▸ Text for analysis:
I had success with lovely creamy feta, then tried Camembert, not as nice as the bought stuff, but I just grate it for cooking.
Now I am into the hard stuff. I have a wonderful book, The art of natural cheese making, by David Asher. He does not use commercial cultures, just uses whey from a previous batch (I drained yoghurt to get my first lot of whey). Then add rennet. So far I’ve made six tommes, each just under 2kg, and I can’t stop admiring them. Actually, the first one was 2.6kg, as the recipe says that 20 litres of milk makes a 2kg cheese. So I used 20 litres but got a 2.6kg cheese. I guess that means that my Clementine’s milk is high in butterfat.
I am extremely fortunate to have what could almost be called a cheese cave right under our house. It’s a cellar, lined on all four walls with thick sandstone, and with sandstone flagstones on the floor. The temperature is constantly around 15 degrees, and humidity is 90%.
I look forward to sharing cheese-making experiences with like-minded people out there. I grew up on a small dairy farm south of Hobart, then had house cows on our sheep farm for all the time that our children were home, then a break for twenty years, until I said I needed just one more. I just love them so much.
Now the long wait until the end of September to try our first hard cheese.01/05/2021 at 10:50 pm #8262Yvonne MaryGuest
I must get the David Asher book. I would prefer to not have to buy commercial starters.01/05/2021 at 10:57 pm #8263SusanGuest
Yes, Yvonne. The whey works absolutely fine! And very convenient, as you always have some on hand from a previous batch, or you can even just drain yoghurt to get some whey too.

▸ Supplied records:

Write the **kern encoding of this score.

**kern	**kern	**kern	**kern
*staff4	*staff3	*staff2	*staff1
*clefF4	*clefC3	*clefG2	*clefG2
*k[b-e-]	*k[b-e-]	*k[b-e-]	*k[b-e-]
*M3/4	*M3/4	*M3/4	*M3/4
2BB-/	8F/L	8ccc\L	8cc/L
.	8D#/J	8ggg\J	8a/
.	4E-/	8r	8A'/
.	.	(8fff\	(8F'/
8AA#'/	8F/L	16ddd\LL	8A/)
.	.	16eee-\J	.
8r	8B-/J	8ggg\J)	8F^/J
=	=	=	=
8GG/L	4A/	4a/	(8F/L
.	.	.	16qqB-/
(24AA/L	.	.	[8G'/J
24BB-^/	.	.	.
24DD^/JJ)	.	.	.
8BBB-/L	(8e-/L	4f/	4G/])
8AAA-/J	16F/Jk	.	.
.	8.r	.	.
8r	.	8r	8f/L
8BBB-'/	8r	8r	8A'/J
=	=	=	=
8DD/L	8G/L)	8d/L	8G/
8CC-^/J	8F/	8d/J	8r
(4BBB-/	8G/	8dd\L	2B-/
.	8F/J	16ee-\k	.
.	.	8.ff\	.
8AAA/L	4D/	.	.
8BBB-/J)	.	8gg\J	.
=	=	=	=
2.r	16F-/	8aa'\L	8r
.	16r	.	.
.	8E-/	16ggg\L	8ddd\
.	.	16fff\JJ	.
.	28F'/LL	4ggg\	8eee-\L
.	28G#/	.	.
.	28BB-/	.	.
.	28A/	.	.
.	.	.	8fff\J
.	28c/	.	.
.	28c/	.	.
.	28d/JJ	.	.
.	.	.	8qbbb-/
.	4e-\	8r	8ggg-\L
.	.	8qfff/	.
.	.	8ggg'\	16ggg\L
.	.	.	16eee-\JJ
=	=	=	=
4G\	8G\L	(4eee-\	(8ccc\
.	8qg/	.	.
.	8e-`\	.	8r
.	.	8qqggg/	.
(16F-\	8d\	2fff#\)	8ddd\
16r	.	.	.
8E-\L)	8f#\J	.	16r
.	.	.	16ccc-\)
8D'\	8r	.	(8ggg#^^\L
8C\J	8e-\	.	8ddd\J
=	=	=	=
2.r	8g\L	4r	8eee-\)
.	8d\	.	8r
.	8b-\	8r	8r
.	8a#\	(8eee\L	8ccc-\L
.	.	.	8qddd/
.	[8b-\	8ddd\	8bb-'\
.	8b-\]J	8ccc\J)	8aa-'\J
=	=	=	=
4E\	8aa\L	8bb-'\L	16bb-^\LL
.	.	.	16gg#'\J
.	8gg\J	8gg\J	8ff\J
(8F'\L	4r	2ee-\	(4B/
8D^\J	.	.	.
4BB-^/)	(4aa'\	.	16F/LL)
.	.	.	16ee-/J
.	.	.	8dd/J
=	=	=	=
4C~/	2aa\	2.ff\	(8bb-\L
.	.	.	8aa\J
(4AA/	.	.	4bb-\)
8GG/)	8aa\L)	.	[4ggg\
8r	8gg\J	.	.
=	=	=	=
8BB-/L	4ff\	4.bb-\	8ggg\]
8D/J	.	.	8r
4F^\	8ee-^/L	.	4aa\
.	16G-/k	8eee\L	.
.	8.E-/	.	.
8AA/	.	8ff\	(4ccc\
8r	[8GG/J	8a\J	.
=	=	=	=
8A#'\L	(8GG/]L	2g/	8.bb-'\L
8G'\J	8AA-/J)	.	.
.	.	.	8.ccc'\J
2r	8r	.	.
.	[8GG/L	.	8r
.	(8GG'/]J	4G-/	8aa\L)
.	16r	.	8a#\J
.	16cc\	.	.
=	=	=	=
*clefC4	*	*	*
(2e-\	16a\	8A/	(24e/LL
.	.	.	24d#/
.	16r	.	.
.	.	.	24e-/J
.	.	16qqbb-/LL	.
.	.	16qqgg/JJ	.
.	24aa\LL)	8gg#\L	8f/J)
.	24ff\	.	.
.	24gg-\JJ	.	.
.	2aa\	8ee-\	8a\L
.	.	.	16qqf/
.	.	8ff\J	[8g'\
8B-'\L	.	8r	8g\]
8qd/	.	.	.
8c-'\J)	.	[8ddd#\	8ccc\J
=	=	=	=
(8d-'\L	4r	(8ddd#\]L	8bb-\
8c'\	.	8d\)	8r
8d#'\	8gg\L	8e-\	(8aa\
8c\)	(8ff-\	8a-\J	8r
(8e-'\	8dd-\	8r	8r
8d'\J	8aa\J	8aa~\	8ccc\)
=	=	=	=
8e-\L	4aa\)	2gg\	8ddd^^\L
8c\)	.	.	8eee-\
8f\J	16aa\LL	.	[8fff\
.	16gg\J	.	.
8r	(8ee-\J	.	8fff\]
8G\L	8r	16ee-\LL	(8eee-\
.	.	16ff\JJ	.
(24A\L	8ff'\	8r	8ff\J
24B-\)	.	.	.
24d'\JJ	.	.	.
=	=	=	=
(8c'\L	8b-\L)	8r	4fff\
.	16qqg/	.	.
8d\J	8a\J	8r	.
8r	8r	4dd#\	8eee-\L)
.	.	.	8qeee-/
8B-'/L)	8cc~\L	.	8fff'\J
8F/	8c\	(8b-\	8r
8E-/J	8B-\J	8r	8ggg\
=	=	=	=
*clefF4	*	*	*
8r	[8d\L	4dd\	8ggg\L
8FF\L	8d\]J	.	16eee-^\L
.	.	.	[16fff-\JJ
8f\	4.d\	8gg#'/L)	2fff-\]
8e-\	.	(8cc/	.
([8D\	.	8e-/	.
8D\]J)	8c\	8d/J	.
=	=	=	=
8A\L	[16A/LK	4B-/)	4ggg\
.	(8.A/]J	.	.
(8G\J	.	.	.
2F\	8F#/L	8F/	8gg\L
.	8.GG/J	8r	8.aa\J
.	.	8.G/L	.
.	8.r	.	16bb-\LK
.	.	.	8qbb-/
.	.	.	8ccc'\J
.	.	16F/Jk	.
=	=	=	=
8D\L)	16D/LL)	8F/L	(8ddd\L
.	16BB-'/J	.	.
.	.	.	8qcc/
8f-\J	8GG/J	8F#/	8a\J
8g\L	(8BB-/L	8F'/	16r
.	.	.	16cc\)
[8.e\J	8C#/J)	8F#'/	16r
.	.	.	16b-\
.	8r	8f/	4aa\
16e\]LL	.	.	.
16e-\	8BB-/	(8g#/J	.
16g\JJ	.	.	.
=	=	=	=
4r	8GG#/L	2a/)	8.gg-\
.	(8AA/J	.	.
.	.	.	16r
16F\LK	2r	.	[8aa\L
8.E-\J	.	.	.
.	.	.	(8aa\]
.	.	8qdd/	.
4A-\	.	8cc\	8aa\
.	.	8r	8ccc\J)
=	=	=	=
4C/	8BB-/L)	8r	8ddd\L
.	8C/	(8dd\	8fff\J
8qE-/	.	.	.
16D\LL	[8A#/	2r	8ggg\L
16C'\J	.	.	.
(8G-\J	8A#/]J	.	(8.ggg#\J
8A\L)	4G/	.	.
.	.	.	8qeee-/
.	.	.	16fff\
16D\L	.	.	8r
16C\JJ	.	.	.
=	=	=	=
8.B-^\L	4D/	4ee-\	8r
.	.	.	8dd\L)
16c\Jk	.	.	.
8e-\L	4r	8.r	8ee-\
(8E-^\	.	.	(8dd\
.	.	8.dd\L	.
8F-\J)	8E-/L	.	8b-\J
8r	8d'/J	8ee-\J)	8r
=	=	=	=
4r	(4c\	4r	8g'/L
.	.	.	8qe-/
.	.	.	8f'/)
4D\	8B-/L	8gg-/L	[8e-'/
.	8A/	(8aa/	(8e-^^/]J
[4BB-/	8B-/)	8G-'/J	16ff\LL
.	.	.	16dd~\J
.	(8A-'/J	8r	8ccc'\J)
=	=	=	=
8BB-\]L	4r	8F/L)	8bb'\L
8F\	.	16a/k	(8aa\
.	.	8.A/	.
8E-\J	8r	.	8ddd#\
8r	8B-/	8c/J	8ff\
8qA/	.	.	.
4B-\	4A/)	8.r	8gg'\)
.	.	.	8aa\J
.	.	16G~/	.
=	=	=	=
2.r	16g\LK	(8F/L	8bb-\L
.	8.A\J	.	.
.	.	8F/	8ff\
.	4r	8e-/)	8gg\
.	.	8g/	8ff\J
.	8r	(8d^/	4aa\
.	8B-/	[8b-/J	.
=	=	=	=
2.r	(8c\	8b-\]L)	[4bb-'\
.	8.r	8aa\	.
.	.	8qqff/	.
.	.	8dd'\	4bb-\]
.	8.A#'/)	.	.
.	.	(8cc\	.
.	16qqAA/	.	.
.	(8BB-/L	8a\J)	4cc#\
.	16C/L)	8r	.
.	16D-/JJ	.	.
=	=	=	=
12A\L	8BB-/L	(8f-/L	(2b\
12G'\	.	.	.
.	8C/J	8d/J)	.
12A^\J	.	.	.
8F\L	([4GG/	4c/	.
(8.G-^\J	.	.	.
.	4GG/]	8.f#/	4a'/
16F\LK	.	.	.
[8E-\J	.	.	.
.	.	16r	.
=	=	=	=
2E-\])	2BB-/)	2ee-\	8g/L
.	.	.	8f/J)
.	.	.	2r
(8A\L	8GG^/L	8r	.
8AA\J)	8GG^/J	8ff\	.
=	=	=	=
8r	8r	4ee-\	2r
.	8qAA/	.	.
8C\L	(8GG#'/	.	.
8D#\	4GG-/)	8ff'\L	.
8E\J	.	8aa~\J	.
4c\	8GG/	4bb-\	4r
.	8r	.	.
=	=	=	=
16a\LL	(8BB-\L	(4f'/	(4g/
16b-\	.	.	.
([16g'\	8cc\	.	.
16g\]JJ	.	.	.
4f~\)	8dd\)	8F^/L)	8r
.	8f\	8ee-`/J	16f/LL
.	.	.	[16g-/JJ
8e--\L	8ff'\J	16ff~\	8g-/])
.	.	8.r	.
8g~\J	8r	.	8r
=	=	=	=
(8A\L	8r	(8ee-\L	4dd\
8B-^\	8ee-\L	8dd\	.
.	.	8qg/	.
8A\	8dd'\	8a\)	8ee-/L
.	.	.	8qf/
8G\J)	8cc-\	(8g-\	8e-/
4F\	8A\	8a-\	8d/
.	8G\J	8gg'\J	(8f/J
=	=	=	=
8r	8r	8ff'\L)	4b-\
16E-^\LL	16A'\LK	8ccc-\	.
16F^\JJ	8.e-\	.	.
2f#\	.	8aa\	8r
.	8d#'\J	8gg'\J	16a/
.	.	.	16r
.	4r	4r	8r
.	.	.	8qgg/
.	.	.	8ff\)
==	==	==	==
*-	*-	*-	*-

▸ Exercise instructions:
(a) In the cheese-making post, how much did the first tomme weigh?
(b) Retype the cheese-making post from "I am extremely" up to and including "humidity is 90%.".

▸ Activity answers:
(a) 2.6kg

(b)
I am extremely fortunate to have what could almost be called a cheese cave right under our house. It’s a cellar, lined on all four walls with thick sandstone, and with sandstone flagstones on the floor. The temperature is constantly around 15 degrees, and humidity is 90%.